[Start of RECORDS SUPPLIED]

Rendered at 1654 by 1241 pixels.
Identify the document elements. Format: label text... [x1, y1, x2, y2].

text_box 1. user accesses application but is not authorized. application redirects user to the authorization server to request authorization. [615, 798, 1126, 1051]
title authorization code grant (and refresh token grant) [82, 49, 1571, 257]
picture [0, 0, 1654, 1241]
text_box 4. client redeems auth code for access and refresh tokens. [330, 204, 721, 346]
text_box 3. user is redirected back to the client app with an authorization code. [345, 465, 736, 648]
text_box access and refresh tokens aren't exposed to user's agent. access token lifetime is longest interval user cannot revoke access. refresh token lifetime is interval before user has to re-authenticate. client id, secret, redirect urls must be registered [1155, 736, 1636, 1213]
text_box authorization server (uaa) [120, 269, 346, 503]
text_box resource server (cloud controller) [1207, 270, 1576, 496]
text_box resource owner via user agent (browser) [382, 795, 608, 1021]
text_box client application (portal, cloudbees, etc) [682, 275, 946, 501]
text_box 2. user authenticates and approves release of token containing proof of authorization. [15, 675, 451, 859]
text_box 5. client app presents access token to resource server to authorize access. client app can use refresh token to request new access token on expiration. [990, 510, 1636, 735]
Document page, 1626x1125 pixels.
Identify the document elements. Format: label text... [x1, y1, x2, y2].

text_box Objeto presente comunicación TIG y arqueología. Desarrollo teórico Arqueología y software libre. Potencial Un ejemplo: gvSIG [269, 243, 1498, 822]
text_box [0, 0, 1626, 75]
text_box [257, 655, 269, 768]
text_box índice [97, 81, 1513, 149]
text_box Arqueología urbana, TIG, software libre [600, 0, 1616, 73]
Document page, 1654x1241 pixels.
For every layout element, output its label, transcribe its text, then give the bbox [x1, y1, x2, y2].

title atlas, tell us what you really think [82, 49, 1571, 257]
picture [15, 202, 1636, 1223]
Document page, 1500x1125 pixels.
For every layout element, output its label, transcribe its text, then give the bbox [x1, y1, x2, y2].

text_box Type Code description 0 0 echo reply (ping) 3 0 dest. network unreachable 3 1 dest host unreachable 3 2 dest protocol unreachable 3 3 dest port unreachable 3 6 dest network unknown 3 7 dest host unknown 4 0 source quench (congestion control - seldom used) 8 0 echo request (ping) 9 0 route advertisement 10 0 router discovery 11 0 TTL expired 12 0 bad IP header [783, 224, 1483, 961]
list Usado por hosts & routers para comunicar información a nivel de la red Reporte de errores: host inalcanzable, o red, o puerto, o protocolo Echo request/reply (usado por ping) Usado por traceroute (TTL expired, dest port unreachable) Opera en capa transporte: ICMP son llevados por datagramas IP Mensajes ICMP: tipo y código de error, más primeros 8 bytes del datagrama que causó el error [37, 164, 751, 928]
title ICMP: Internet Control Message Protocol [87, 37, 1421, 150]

[End of RECORDS SUPPLIED]

- TASK OBJECTIVE
Print all the lines of the records above once more, unchanged and in the same order.

- EXERCISE SOLUTION
Rendered at 1654 by 1241 pixels.
Identify the document elements. Format: label text... [x1, y1, x2, y2].

text_box 1. user accesses application but is not authorized. application redirects user to the authorization server to request authorization. [615, 798, 1126, 1051]
title authorization code grant (and refresh token grant) [82, 49, 1571, 257]
picture [0, 0, 1654, 1241]
text_box 4. client redeems auth code for access and refresh tokens. [330, 204, 721, 346]
text_box 3. user is redirected back to the client app with an authorization code. [345, 465, 736, 648]
text_box access and refresh tokens aren't exposed to user's agent. access token lifetime is longest interval user cannot revoke access. refresh token lifetime is interval before user has to re-authenticate. client id, secret, redirect urls must be registered [1155, 736, 1636, 1213]
text_box authorization server (uaa) [120, 269, 346, 503]
text_box resource server (cloud controller) [1207, 270, 1576, 496]
text_box resource owner via user agent (browser) [382, 795, 608, 1021]
text_box client application (portal, cloudbees, etc) [682, 275, 946, 501]
text_box 2. user authenticates and approves release of token containing proof of authorization. [15, 675, 451, 859]
text_box 5. client app presents access token to resource server to authorize access. client app can use refresh token to request new access token on expiration. [990, 510, 1636, 735]
Document page, 1626x1125 pixels.
Identify the document elements. Format: label text... [x1, y1, x2, y2].

text_box Objeto presente comunicación TIG y arqueología. Desarrollo teórico Arqueología y software libre. Potencial Un ejemplo: gvSIG [269, 243, 1498, 822]
text_box [0, 0, 1626, 75]
text_box [257, 655, 269, 768]
text_box índice [97, 81, 1513, 149]
text_box Arqueología urbana, TIG, software libre [600, 0, 1616, 73]
Document page, 1654x1241 pixels.
For every layout element, output its label, transcribe its text, then give the bbox [x1, y1, x2, y2].

title atlas, tell us what you really think [82, 49, 1571, 257]
picture [15, 202, 1636, 1223]
Document page, 1500x1125 pixels.
For every layout element, output its label, transcribe its text, then give the bbox [x1, y1, x2, y2].

text_box Type Code description 0 0 echo reply (ping) 3 0 dest. network unreachable 3 1 dest host unreachable 3 2 dest protocol unreachable 3 3 dest port unreachable 3 6 dest network unknown 3 7 dest host unknown 4 0 source quench (congestion control - seldom used) 8 0 echo request (ping) 9 0 route advertisement 10 0 router discovery 11 0 TTL expired 12 0 bad IP header [783, 224, 1483, 961]
list Usado por hosts & routers para comunicar información a nivel de la red Reporte de errores: host inalcanzable, o red, o puerto, o protocolo Echo request/reply (usado por ping) Usado por traceroute (TTL expired, dest port unreachable) Opera en capa transporte: ICMP son llevados por datagramas IP Mensajes ICMP: tipo y código de error, más primeros 8 bytes del datagrama que causó el error [37, 164, 751, 928]
title ICMP: Internet Control Message Protocol [87, 37, 1421, 150]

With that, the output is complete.